Not every AI agent built by staff gets published, of course. One of the primary functions of the AI CoE is to understand the problem a tool is being designed to solve, as well as the impact it might have on the overall business process. Before moving forward, a cross-functional team evaluates a tool's likely value through the lenses of user experience, business process engineering, AI engineering and more. With so many priorities and possible ideas in the funnel, it's imperative to be disciplined and not overlook this part of the process.
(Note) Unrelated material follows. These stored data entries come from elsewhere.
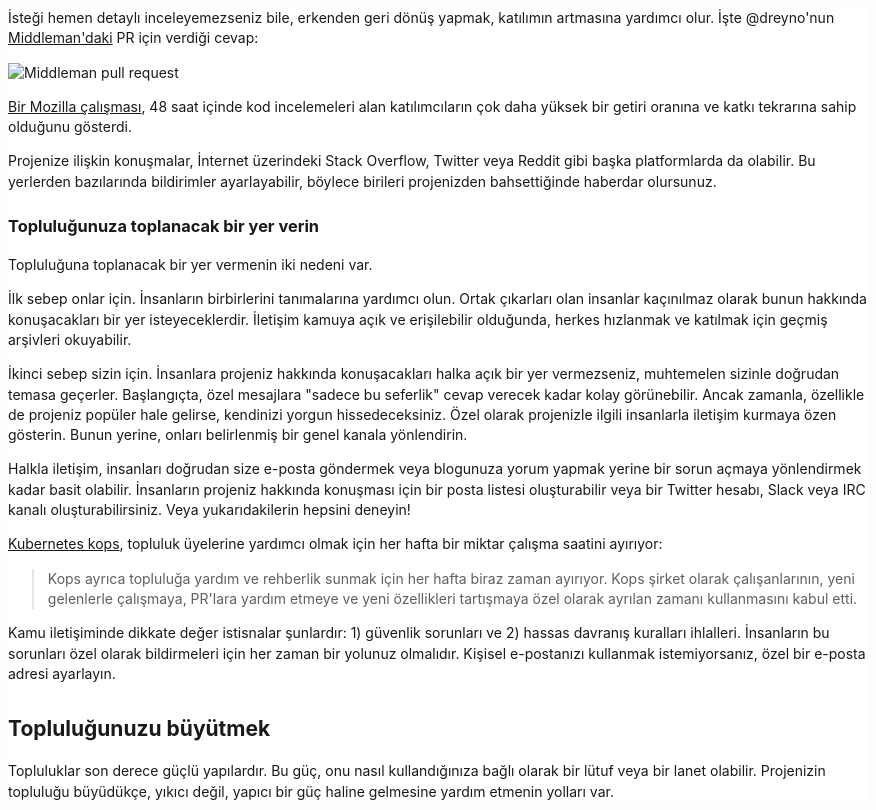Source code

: İsteği hemen detaylı inceleyemezseniz bile, erkenden geri dönüş yapmak,
katılımın artmasına yardımcı olur. İşte @dreyno'nun
[Middleman'daki](https://github.com/middleman/middleman/pull/1466) PR için
verdiği cevap:

![Middleman pull request](/assets/images/building-community/middleman_pr.png)

[Bir Mozilla çalışması](https://docs.google.com/presentation/d/1hsJLv1ieSqtXBzd5YZusY-mB8e1VJzaeOmh8Q4VeMio/edit#slide=id.g43d857af8_0177),
48 saat içinde kod incelemeleri alan katılımcıların çok daha yüksek bir getiri
oranına ve katkı tekrarına sahip olduğunu gösterdi.

Projenize ilişkin konuşmalar, İnternet üzerindeki Stack Overflow, Twitter veya
Reddit gibi başka platformlarda da olabilir. Bu yerlerden bazılarında
bildirimler ayarlayabilir, böylece birileri projenizden bahsettiğinde haberdar
olursunuz.

### Topluluğunuza toplanacak bir yer verin

Topluluğuna toplanacak bir yer vermenin iki nedeni var.

İlk sebep onlar için. İnsanların birbirlerini tanımalarına yardımcı olun. Ortak
çıkarları olan insanlar kaçınılmaz olarak bunun hakkında konuşacakları bir yer
isteyeceklerdir. İletişim kamuya açık ve erişilebilir olduğunda, herkes
hızlanmak ve katılmak için geçmiş arşivleri okuyabilir.

İkinci sebep sizin için. İnsanlara projeniz hakkında konuşacakları halka açık
bir yer vermezseniz, muhtemelen sizinle doğrudan temasa geçerler. Başlangıçta,
özel mesajlara "sadece bu seferlik" cevap verecek kadar kolay görünebilir. Ancak
zamanla, özellikle de projeniz popüler hale gelirse, kendinizi yorgun
hissedeceksiniz. Özel olarak projenizle ilgili insanlarla iletişim kurmaya özen
gösterin. Bunun yerine, onları belirlenmiş bir genel kanala yönlendirin.

Halkla iletişim, insanları doğrudan size e-posta göndermek veya blogunuza yorum
yapmak yerine bir sorun açmaya yönlendirmek kadar basit olabilir. İnsanların
projeniz hakkında konuşması için bir posta listesi oluşturabilir veya bir
Twitter hesabı, Slack veya IRC kanalı oluşturabilirsiniz. Veya yukarıdakilerin
hepsini deneyin!

[Kubernetes kops](https://github.com/kubernetes/kops#getting-involved), topluluk
üyelerine yardımcı olmak için her hafta bir miktar çalışma saatini ayırıyor:

> Kops ayrıca topluluğa yardım ve rehberlik sunmak için her hafta biraz zaman
> ayırıyor. Kops şirket olarak çalışanlarının, yeni gelenlerle çalışmaya,
> PR'lara yardım etmeye ve yeni özellikleri tartışmaya özel olarak ayrılan
> zamanı kullanmasını kabul etti.

Kamu iletişiminde dikkate değer istisnalar şunlardır: 1) güvenlik sorunları
ve 2) hassas davranış kuralları ihlalleri. İnsanların bu sorunları özel olarak
bildirmeleri için her zaman bir yolunuz olmalıdır. Kişisel e-postanızı kullanmak
istemiyorsanız, özel bir e-posta adresi ayarlayın.

## Topluluğunuzu büyütmek

Topluluklar son derece güçlü yapılardır. Bu güç, onu nasıl kullandığınıza bağlı
olarak bir lütuf veya bir lanet olabilir. Projenizin topluluğu büyüdükçe, yıkıcı
değil, yapıcı bir güç haline gelmesine yardım etmenin yolları var.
Redefine human ingenuity and outcomes
A "trusted intelligence" vision will accelerate client outcomes, scale advisory services, and compound trust and quality. It will enable staff to accelerate their careers as trusted advisors. These steps will allow firms to measure AI value using traditional business metrics that matter to clients and staff, rather than activity and spending metrics that don't (e.g., the number of licenses purchased, dollars invested or tokens consumed).
Indeed, token pricing adds another reason to be value-led. As AI becomes a consumption-based capability, firms need to understand not just who is using AI, but where its use is producing measurable value that meaningfully exceeds the cost of the tokens consumed.
The future of AI in professional services will not be won by the firms that spend the most. It will be won by the firms that learn the fastest, govern the smartest and empower their people to turn trusted intelligence into better outcomes.
Although AI technology is powerful and continues to improve, it is human judgment and creativity combined with trusted data that will drive real business outcomes. AI's potential is not to replace human ingenuity but to multiply it. By choosing to laser focus on value and trust before scale, AI and human expertise together can deliver lasting benefits to staff, clients and the profession.